<市場の失敗>
前々回の「需要と供給の調整機能」で説明しましたが、現実の経済・市場においては「完全競争」というものはほとんど存在していません。経済学の世界では、こういった状況を含め市場メカニズムがうまく作用しない場合を「市場の失敗」と呼んでいます。(これは広義の市場の失敗で、狭義には完全競争が成立しているのに、効率的な資源配分が行われない場合を市場の失敗と言います。)

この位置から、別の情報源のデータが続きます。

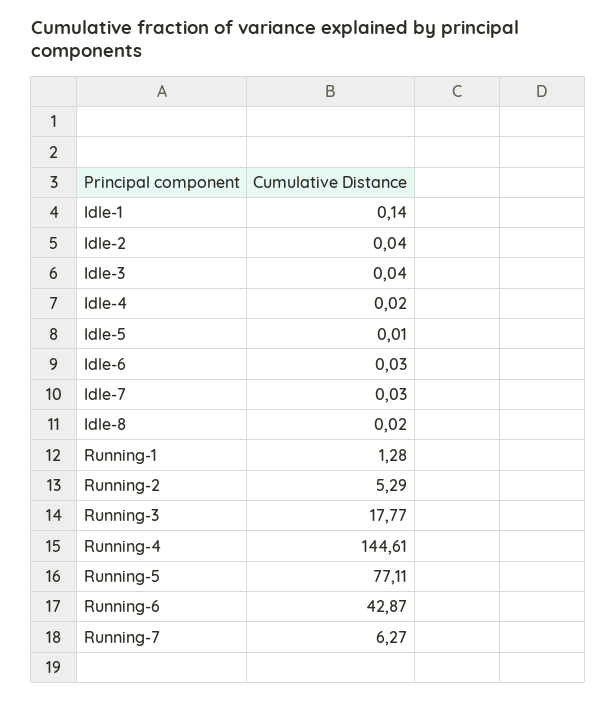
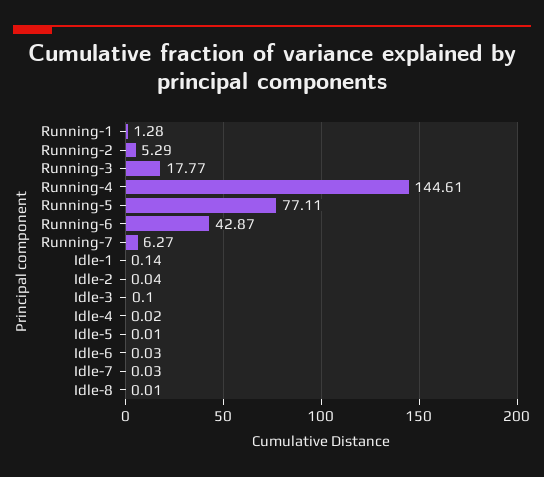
Idle-3: 0.04 -> 0.1
Idle-8: 0.02 -> 0.01

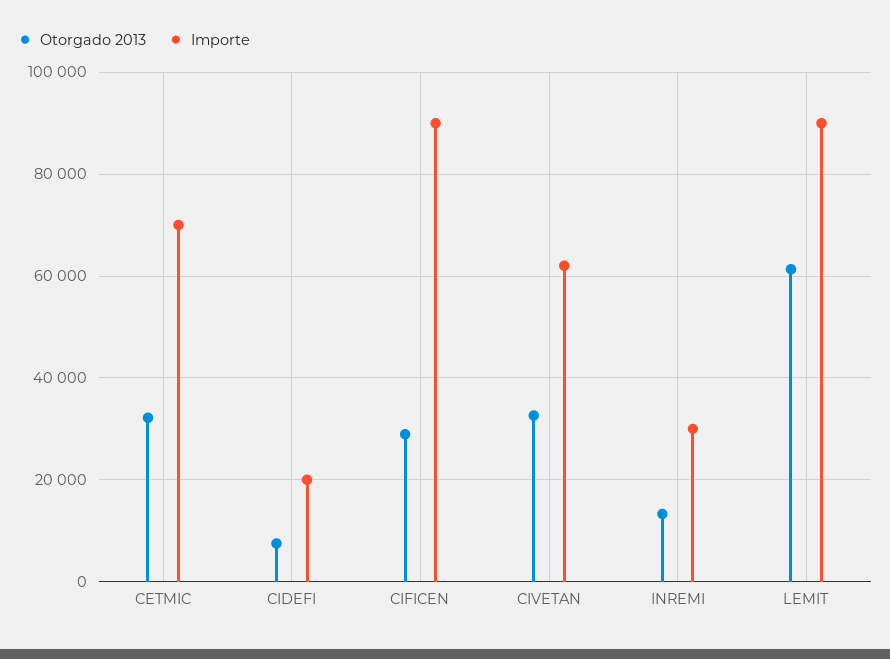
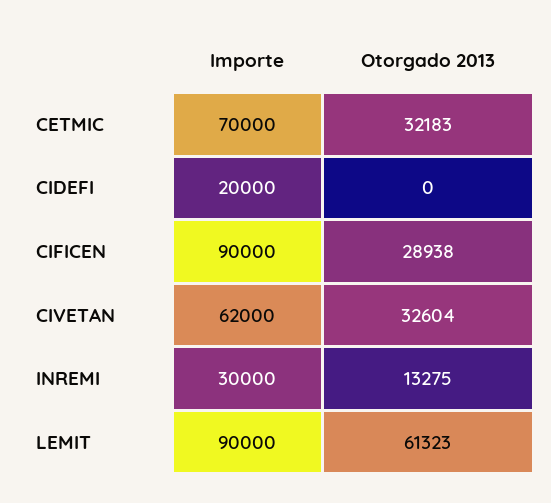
Otorgado 2013, CIDEFI: 8000 -> 0

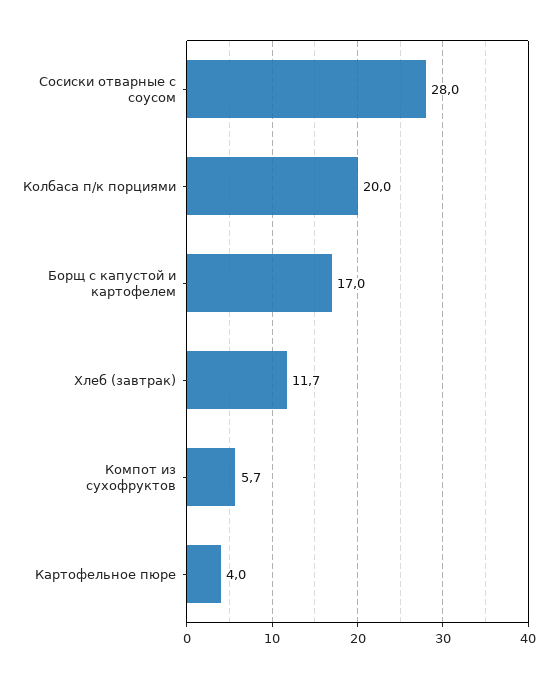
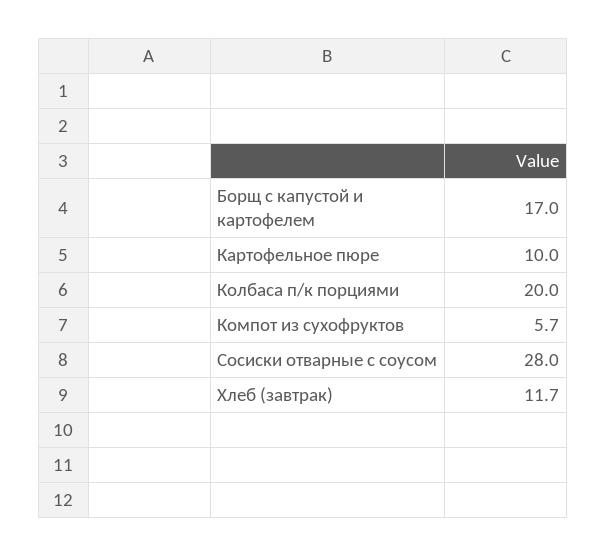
Картофельное пюре: 4 -> 10

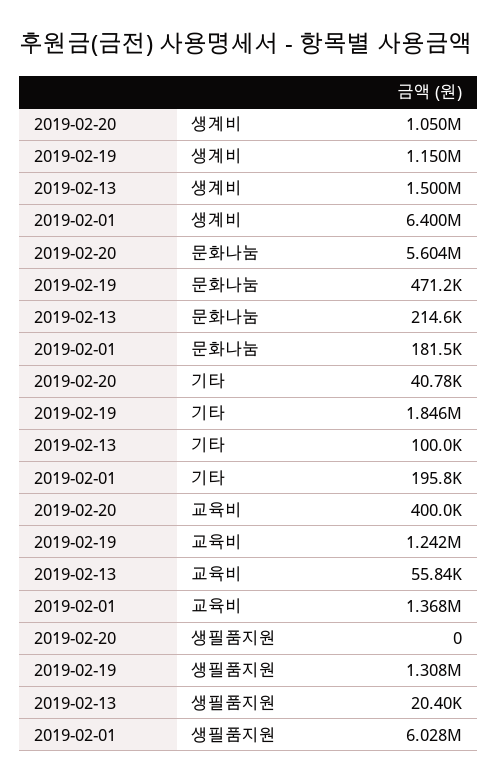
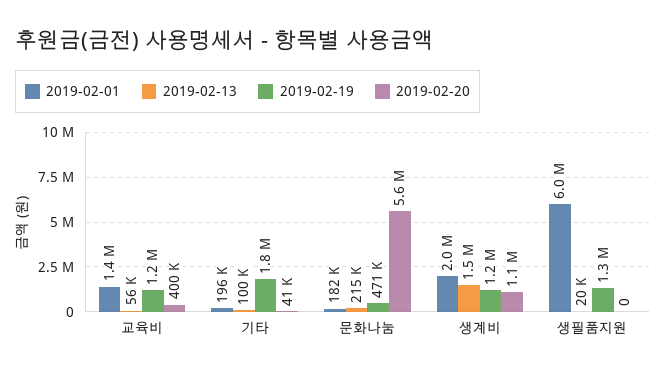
2019-02-01, 생계비: 6400000 -> 2000000

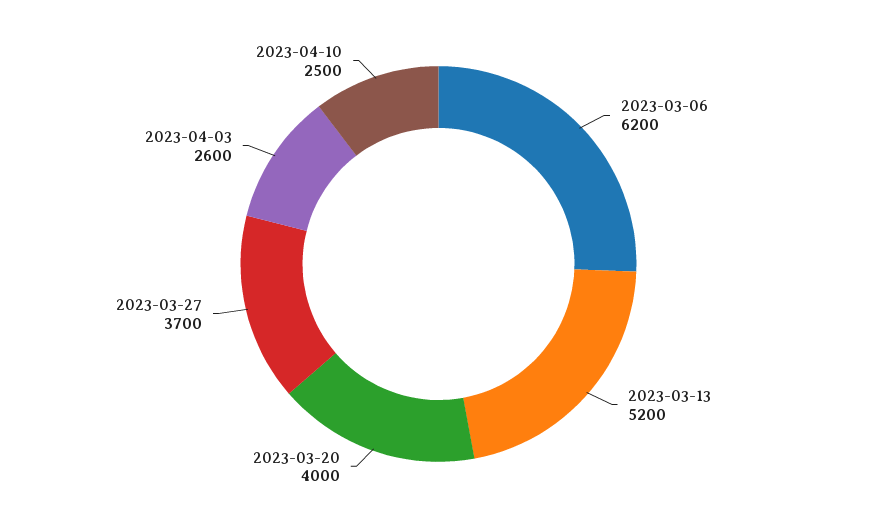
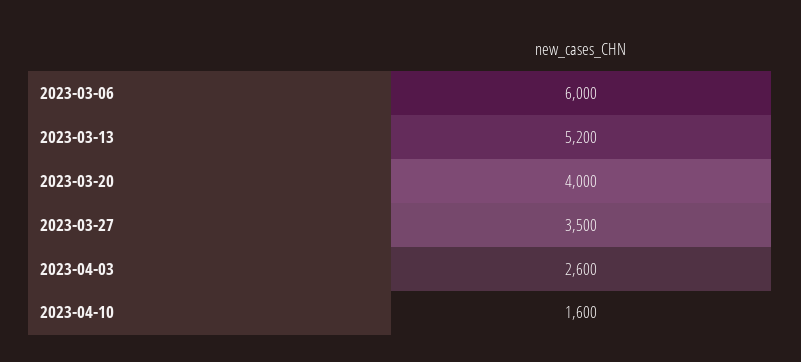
2023-03-06: 6200 -> 6000
2023-03-27: 3700 -> 3500
2023-04-10: 2500 -> 1600

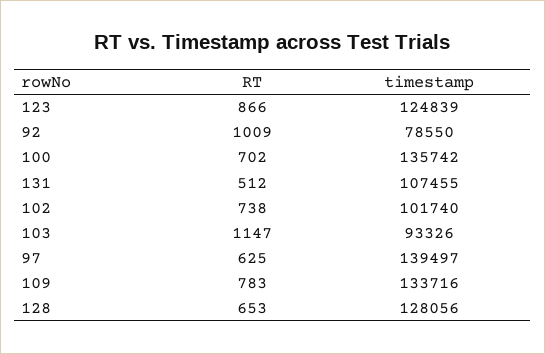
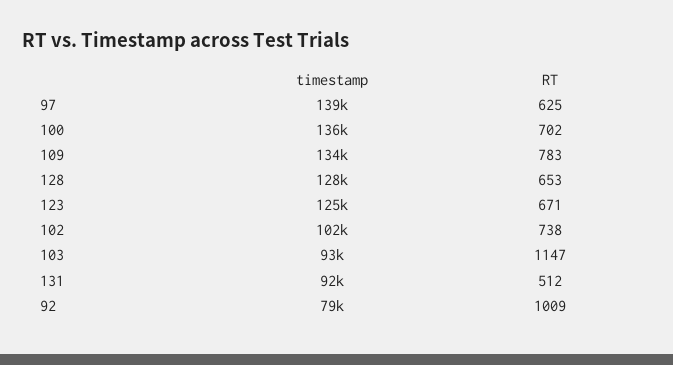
RT, 123: 866 -> 671
timestamp, 131: 107455 -> 92000

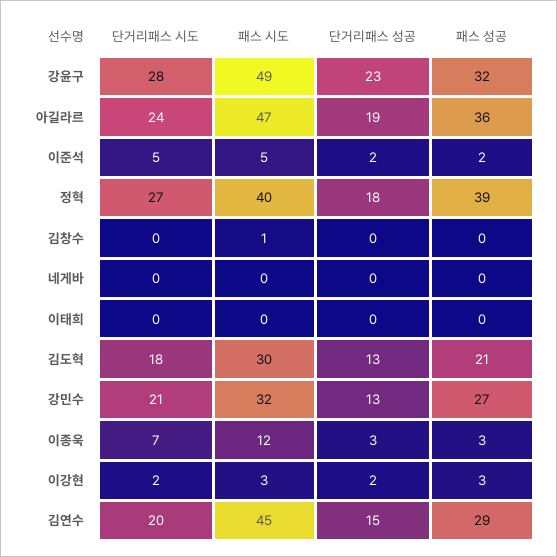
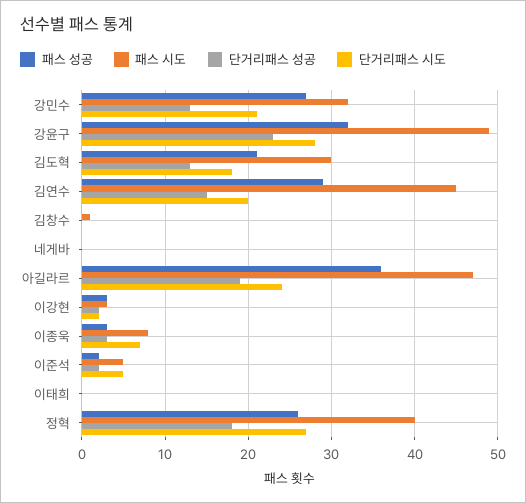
패스 성공, 정혁: 39 -> 26
패스 시도, 이종욱: 12 -> 8

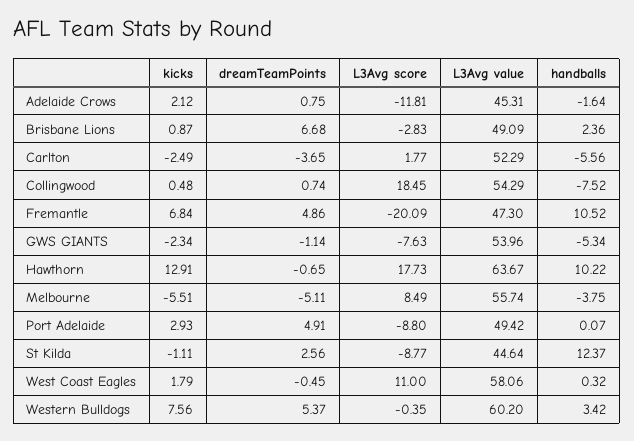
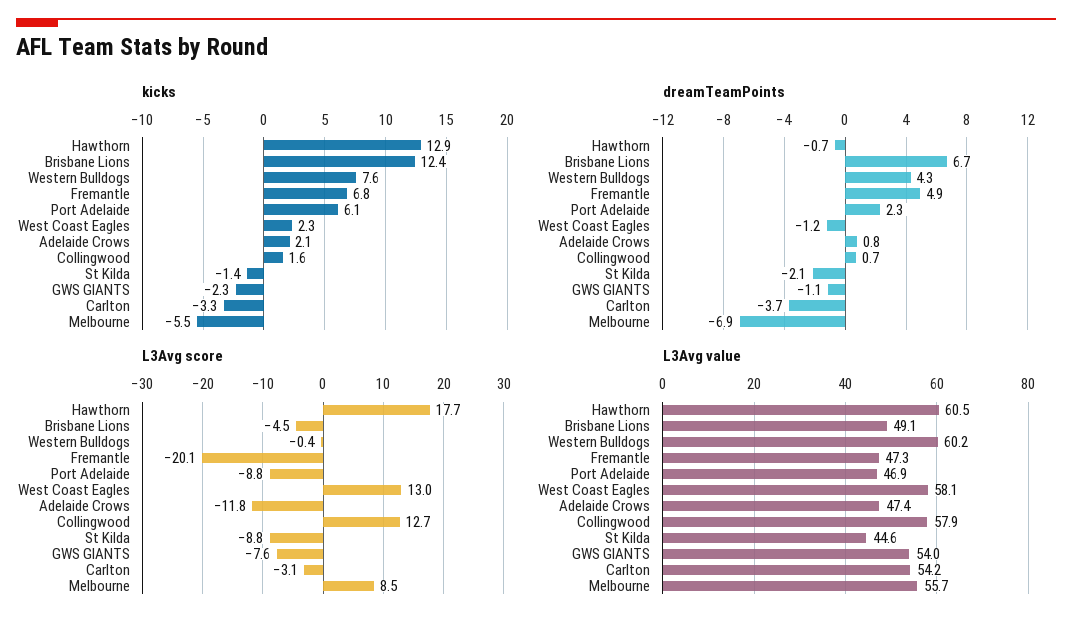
L3Avg value, Adelaide Crows: 45.31 -> 47.4
handballs, Adelaide Crows: -1.64 -> none
kicks, Brisbane Lions: 0.87 -> 12.4
L3Avg score, Brisbane Lions: -2.83 -> -4.5
handballs, Brisbane Lions: 2.36 -> none
kicks, Carlton: -2.49 -> -3.3
L3Avg score, Carlton: 1.77 -> -3.1
L3Avg value, Carlton: 52.29 -> 54.2
handballs, Carlton: -5.56 -> none
kicks, Collingwood: 0.48 -> 1.6
L3Avg score, Collingwood: 18.45 -> 12.7
L3Avg value, Collingwood: 54.29 -> 57.9
handballs, Collingwood: -7.52 -> none
handballs, Fremantle: 10.52 -> none
handballs, GWS GIANTS: -5.34 -> none
L3Avg value, Hawthorn: 63.67 -> 60.5
handballs, Hawthorn: 10.22 -> none
dreamTeamPoints, Melbourne: -5.11 -> -6.9
handballs, Melbourne: -3.75 -> none
kicks, Port Adelaide: 2.93 -> 6.1
dreamTeamPoints, Port Adelaide: 4.91 -> 2.3
L3Avg value, Port Adelaide: 49.42 -> 46.9
handballs, Port Adelaide: 0.07 -> none
kicks, St Kilda: -1.11 -> -1.4
dreamTeamPoints, St Kilda: 2.56 -> -2.1
handballs, St Kilda: 12.37 -> none
kicks, West Coast Eagles: 1.79 -> 2.3
dreamTeamPoints, West Coast Eagles: -0.45 -> -1.2
L3Avg score, West Coast Eagles: 11 -> 13
handballs, West Coast Eagles: 0.32 -> none
dreamTeamPoints, Western Bulldogs: 5.37 -> 4.3
handballs, Western Bulldogs: 3.42 -> none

市場の失敗の具体的な状況は、様々な分類で考えられています。ここでは、(1)不完全競争、(2)外部効果、(3)公共財という3つの状況を説明します。
<(1)不完全競争>
生産者が1社(独占)または少数(寡占)であると、生産者側に価格をコントロールできる力が生じます。消費者側は選択権が少なく、生産者側の決めた価格・供給量に従わざるを得ません。こういった状況は政府の独占禁止政策などで制限されます。詳しくは別途、完全競争/不完全競争について説明したいと思います。
<(2)外部効果>
外部効果とは、ある経済主体の行動が、市場を通さずに他の経済主体に影響を与えることを言います。例えば、工場が排煙・排ガス・廃水などで環境汚染をすることは、お金のやり取り(市場)を通して行っていることではありません。そこで生産された製品には、環境汚染費用というのは含まれていません。
市場の動き(製品の売買)と社会的な資源配分に乖離ができてしまう、という状況に陥ります。市場的には良くても社会的に別の影響を与える、これは狭義の市場の失敗に含まれます。
<(3)公共財>
公共財とは、公園や道路といったような受益者負担の難しいものを言います。例えば、公園のブランコは利用しないのでお金を払いません、とは言えません。あれば使うけど、なくても自らがお金を払ってまで作ろうとは思わない、というようなものです。
こういったものは政府や役所が税金を使って供給することになります。その際の決定権(何を、いつ、どれだけ作るか)が問題になります。実際には政府や役所・議会といった社会的に供給が調整されるため、市場の問題ではなくなります。公共財は生産・費用の流れが発生するものですが、市場ではなく社会的な議論となりますので、これも狭義の市場の失敗の一つとなります。
以上、本日は市場の失敗という言葉について説明しました。